SINGAPORE: Singapore needs to diversify the concept of leadership in society, and schools and community activities could play a part, said Deputy Prime Minister Tharman Shanmugaratnam.
Mr Tharman, who is also finance minister, was speaking at a youth dialogue organised by self-help group SINDA on Sunday, where he took questions from participants.
At the dialogue, one participant, Nanyang Polytechnic student Famidha Abdul Hai, asked the minister: "Usually, there's a stereotype that good leaders are those that come from top institutions and come from a particular working field, lawyers and doctors, and maybe top institutions like RI (Raffles Institution).
"My question for you is, I'm from a local polytechnic. So when can this barrier be broken down?”
In reply, Mr Tharman said: "We have to diversify the concept of leadership in society. It's not that it isn't there, it's not that no one is recognising it but we have to do more of it.
“And when schools invite speakers, whether it's for annual speech day or the annual, whatever you call it nowadays in school -- you know, invite speakers who come from less conventional backgrounds, someone who's become an outstanding mechanic, maybe someone who's become a senior nurse in a hospital.
“Anyone who's achieved something with passion and believes in his or her job or what they're doing in the community is worth listening to -- and it's usually less boring as well."
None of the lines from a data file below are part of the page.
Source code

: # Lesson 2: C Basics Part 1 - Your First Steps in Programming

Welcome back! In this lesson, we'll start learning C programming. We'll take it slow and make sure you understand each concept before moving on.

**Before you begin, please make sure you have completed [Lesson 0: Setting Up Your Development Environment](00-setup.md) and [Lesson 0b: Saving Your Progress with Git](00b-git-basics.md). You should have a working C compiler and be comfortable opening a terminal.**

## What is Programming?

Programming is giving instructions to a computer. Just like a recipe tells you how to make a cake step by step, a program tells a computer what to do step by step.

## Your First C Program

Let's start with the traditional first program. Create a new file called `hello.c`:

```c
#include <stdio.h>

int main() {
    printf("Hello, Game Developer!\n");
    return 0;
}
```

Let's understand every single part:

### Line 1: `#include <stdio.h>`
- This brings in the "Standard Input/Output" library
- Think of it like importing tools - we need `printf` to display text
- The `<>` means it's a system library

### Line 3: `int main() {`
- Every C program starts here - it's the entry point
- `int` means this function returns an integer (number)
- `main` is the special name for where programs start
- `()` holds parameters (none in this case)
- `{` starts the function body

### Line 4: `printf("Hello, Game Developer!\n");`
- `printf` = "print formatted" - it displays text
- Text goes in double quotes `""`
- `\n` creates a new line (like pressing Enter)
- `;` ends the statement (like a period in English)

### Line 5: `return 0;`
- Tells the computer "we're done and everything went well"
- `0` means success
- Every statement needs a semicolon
Asked if the government could do more to encourage youth participation in politics, Mr Tharman said what needs to be done is to develop opportunities for young people to pursue causes they are interested in.
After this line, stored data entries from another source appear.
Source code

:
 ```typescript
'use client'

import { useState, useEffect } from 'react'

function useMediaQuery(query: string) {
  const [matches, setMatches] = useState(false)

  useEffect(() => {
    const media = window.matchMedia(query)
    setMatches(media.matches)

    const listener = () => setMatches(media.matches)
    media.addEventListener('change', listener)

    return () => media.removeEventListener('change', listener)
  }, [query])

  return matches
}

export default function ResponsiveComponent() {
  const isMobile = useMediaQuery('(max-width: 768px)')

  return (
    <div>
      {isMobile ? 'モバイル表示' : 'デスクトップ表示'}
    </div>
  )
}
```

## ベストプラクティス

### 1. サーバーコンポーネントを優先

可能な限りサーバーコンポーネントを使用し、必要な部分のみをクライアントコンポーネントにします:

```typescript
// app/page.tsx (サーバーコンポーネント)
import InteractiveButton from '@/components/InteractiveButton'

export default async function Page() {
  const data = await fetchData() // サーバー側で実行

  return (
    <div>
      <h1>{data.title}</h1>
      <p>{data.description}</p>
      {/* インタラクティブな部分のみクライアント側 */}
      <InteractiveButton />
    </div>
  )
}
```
But an interest in politics is not something that can be forced, he said.
"Causes that they (youth) themselves think of, as well as existing causes, provide the avenues for them to take part. Interest in politics per se is something that comes along with time.
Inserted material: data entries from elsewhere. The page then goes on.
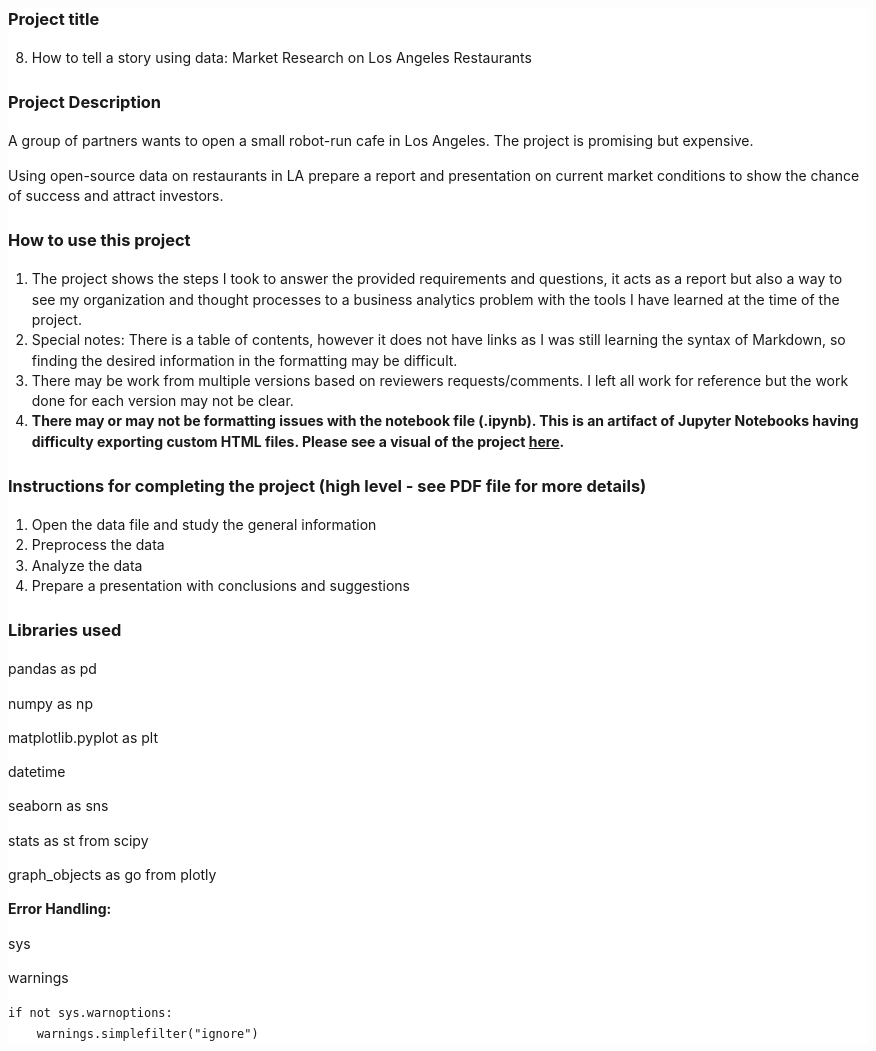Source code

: ### Project title
08. How to tell a story using data: Market Research on Los Angeles Restaurants

### Project Description
A group of partners wants to open a small robot-run cafe in Los Angeles. The project is promising but expensive.

Using open-source data on restaurants in LA prepare a report and presentation on current market conditions to show the chance of success and attract investors.

### How to use this project
1. The project shows the steps I took to answer the provided requirements and questions, it acts as a report but also a way to see my organization and thought processes to a business analytics problem with the tools I have learned at the time of the project.
2. Special notes: There is a table of contents, however it does not have links as I was still learning the syntax of Markdown, so finding the desired information in the formatting may be difficult.
3. There may be work from multiple versions based on reviewers requests/comments. I left all work for reference but the work done for each version may not be clear.
4. **There may or may not be formatting issues with the notebook file (.ipynb). This is an artifact of Jupyter Notebooks having difficulty exporting custom HTML files. Please see a visual of the project [here](http://htmlpreview.github.io/?https://github.com/JoleneGlenn/Data-Analytics-Projects-Practicum/blob/main/08_how_to_tell_story_using_data_restaurant_market_research/08_tell_story_with_data_accepted.html).**

### Instructions for completing the project (high level - see PDF file for more details)
1. Open the data file and study the general information
2. Preprocess the data
3. Analyze the data
4. Prepare a presentation with conclusions and suggestions

### Libraries used
pandas as pd

numpy as np

matplotlib.pyplot as plt

datetime

seaborn as sns

stats as st from scipy

graph_objects as go from plotly


**Error Handling:**

sys

warnings

```
if not sys.warnoptions:
    warnings.simplefilter("ignore")
```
“Some people develop an interest in it coming out from the causes they're involved in, some others are not too interested in politics but they just want to carry on with voluntary activity of one type or another -- it's not something you can force,” said Mr Tharman.
The 45-minute dialogue saw students asking a slew of questions, from what can be done to help single families and ex-offenders, to volunteerism and education in Singapore.
More than 130 young Singaporean Indians from junior colleges, ITEs and polytechnics took part in the dialogue.